Dataset entries.
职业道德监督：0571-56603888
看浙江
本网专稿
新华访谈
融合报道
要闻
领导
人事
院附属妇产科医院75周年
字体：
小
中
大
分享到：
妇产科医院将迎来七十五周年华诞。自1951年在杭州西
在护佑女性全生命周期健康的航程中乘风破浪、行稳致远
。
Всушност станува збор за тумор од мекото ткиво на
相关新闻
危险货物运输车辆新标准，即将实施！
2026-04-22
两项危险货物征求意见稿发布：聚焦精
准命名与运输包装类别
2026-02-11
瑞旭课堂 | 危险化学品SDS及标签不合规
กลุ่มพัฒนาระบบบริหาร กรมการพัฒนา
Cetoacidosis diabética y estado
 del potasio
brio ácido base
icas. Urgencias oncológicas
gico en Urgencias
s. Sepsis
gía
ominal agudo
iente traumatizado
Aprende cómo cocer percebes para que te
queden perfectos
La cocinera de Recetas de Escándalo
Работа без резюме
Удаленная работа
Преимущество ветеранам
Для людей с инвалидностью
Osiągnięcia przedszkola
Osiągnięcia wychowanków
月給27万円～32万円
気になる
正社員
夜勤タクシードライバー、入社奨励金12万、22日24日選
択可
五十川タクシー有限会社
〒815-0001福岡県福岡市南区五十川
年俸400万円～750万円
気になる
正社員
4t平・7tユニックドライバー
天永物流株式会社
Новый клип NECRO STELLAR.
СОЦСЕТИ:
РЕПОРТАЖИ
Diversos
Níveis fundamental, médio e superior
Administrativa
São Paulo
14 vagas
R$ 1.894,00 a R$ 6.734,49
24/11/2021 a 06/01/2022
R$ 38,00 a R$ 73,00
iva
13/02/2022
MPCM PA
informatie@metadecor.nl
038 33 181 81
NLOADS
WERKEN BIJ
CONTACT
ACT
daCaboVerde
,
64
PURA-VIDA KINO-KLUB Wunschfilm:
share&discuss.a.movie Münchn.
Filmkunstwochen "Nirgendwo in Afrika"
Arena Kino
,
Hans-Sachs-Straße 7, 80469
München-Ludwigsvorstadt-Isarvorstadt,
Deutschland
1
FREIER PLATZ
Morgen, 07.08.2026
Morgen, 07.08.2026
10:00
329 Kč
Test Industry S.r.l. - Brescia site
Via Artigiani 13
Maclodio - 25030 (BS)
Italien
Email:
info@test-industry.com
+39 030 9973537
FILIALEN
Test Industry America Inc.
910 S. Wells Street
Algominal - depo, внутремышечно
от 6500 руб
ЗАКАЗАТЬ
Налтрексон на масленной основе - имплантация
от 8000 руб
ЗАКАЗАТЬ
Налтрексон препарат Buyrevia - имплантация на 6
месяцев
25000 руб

INSTRUCTION. Count the lines in the records that contain the string "Urgencias", matching its case exactly. Give only the number.

ANSWER BELOW. 2